After my Eureka moment a week ago I have had a lot to think about and mentally process. I am trying to be more aware of how I perceive myself and am consciously making my internal monologue more positive. It’s not always easy but I feel as if I am making progress; just being more aware of my negative mindset is a step in the right direction.
I spent last weekend in Portugal with some friends from work and despite having to wear a swimsuit, something that would normally result in very negative thoughts, I felt alright about it. I kept reminding myself of what I have achieved and how it is this body that has got me here. I even caught myself in the process of saying something negative about my body, stopped and turned the direction of the sentence around into something else. A big change!
My training seemed to take a bit of a downturn, but I think perhaps it needed to. When I started my training plan this year my motivation was largely based around improving my happiness through yoga and running. These have always helped me and my mental health, but there is no denying that my motivation to exercise more this year was also linked to my drive to lose weight. I need to spend some time reflecting on this and my relationship with food and exercise; to make sure that my intentions come from a place of health and wellbeing rather than weight loss. There is quite a lot of work I need to do and it is difficult to know where to start. My mum sent me a book about self-acceptance which I am going to read as a starting point so I can begin this process of learning and self discovery.
Yesterday, as planned, I ran a half marathon. I hadn’t run for 8 days and had had a lot of rest days over the last week – torn between not wanting to do any exercise and yet wanting to still do the race.
The half marathon was hotter and hillier than I expected, and I really wanted to try and get around it in 2 hours 15 minutes. I had even worked out a negative split pace to run on the day, but the lack of training meant my legs hurt for a lot of the run and I just couldn’t speed up when I needed to in order to achieve the planned time. I completed the race in 2 hours 30 minutes and 55 seconds which was actually a half marathon PB for 2017 – so that’s great!
It made me realise that it would be a good shift in my mentality if instead of focussing on changing the shape of my body and losing weight I concentrated on improving my running speed. This year I have earned 13 medals and although my running has not exactly been consistent, I have made very little progress with my running speed. So I am trying to find a good training plan that can help me improve my speed and stamina. I want to feel fit, and despite having the capability to run a half marathon I don’t really feel very fit. I could really improve from where I am now with the right training!
The aim for this year was to earn a medal each month and I have already exceeded that. For the remainder of the year I already have booked in the following races:
- A Harry Potter themed 9 and 3/4 virtual race for which Steve and I have agreed to run 9 & 3/4 miles each Saturday in October.
- A virtual race 75Km minimum total distance over Autumn (Sept – Nov)
- 10Km on Christmas Day virtual run
This would take me up to 16 medals this year and after a chat with Steve we thought we could probably manage to do 20 races this year and this could really help get the training on track too.

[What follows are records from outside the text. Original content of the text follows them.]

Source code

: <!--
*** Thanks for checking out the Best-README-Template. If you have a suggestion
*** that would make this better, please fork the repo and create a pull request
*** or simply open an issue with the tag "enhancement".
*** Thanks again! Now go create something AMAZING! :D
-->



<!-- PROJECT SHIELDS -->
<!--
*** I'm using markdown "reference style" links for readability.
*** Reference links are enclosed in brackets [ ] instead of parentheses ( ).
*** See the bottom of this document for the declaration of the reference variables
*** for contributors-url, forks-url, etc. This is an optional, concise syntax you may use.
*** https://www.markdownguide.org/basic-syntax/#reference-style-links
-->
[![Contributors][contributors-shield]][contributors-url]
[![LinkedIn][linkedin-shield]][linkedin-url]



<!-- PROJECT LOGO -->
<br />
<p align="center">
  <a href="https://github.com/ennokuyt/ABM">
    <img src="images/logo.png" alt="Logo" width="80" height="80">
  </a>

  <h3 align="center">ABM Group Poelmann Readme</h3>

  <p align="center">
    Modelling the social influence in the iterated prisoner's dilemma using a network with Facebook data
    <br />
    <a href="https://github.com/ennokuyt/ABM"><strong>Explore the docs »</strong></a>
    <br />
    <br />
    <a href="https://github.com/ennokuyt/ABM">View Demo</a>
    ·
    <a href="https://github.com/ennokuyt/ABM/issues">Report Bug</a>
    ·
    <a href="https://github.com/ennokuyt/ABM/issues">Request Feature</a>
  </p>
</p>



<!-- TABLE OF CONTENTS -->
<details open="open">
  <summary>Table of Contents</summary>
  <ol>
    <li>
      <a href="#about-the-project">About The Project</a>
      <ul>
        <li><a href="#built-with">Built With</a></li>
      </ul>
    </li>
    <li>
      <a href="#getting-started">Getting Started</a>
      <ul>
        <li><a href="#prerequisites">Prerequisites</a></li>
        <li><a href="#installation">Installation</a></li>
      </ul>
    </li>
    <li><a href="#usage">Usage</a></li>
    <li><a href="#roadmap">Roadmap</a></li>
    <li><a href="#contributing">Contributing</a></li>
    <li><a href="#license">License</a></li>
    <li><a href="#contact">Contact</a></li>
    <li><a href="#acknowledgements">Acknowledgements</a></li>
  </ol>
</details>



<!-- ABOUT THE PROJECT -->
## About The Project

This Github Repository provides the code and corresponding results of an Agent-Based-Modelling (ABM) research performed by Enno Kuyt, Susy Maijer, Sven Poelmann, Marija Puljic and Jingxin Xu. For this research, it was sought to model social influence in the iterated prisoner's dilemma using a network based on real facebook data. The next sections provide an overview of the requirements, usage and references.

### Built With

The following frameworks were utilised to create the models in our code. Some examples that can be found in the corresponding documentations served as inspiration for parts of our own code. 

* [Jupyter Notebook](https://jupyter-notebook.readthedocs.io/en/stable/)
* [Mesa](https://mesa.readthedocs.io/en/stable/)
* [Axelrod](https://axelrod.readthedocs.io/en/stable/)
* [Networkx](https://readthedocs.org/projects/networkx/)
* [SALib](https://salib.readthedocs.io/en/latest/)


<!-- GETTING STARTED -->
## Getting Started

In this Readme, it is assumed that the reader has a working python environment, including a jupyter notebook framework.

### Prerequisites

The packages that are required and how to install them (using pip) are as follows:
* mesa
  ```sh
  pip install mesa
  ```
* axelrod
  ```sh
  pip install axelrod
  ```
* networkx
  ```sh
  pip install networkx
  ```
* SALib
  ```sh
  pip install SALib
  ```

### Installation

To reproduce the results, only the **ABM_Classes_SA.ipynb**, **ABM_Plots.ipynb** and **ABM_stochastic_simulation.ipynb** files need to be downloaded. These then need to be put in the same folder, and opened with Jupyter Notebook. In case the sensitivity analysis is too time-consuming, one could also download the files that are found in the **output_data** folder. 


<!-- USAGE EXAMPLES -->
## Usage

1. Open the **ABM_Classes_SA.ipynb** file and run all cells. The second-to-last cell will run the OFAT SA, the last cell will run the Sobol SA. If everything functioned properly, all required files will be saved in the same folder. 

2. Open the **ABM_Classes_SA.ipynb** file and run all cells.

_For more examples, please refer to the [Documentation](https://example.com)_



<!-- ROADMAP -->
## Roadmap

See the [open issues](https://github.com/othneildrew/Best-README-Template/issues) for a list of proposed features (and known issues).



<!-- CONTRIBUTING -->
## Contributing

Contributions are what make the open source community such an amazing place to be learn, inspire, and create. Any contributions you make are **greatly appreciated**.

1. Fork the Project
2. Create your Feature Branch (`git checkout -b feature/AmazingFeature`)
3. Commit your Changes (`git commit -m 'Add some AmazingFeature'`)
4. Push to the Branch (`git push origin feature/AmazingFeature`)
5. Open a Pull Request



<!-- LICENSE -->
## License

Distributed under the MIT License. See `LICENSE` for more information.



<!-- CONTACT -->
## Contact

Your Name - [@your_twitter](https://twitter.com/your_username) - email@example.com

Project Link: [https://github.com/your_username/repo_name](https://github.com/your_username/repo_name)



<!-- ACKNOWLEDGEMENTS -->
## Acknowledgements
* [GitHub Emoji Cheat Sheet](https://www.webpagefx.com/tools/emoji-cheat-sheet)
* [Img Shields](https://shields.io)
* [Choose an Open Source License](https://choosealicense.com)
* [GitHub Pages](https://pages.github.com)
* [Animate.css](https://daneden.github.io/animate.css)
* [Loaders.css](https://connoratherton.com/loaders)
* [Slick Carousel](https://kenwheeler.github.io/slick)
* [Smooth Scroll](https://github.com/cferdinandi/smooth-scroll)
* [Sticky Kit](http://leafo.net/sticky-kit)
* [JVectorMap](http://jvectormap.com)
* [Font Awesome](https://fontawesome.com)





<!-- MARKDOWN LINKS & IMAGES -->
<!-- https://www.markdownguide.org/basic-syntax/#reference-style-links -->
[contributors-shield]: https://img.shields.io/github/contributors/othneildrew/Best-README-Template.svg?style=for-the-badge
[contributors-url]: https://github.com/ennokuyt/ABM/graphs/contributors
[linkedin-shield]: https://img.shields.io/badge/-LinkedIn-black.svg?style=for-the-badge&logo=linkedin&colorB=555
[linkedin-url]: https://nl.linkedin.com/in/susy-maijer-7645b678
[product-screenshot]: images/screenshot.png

The yoga is coming on well. I believe I only approach yoga from a good place; to improve my wellbeing and mental health, my flexibility and attitude to life, so I don’t feel like I need to address my relationship with this so much. If anything it’s my tendency to avoid yoga when I know it is such good therapy for me that I wanted to work on this year and committing to a minimum number of classes a month has really helped with this. I’ve done 9 classes so far this month and a grand total of 129 classes in 267 days, so I’m only a little off track for the one class every other day average for the year. I think I could still realistically achieve this and I am keen to do so!
I slept badly last night as my legs were aching so much from the race. I woke up this morning and did a 50 minute LISS bike session which really helped my legs to calm but I didn’t feel I could do yoga tonight too. So I didn’t and I didn’t let myself feel bad about it either.
Currently I haven’t planned out my week of exercise with the intention of being less prescriptive. I’m going to focus on some other aspects of improving myself and my happiness and will start reading that book.
I have recognised that in order to feel better about myself that I can’t realistically have a wardrobe full of clothes that no longer fit me. It’s depressing. It’s also stupid holding onto them all in the hope they might fit again IF I lose weight. This behaviour of fixating onto an idea of how I should look to feel good about myself is not healthy for me and hasn’t ever worked. So I am going to make change; starting with a clear out. As they say… clear house, clear mind. I realise that my clutter is toxic, and to change me I have to also change my environment. So it begins.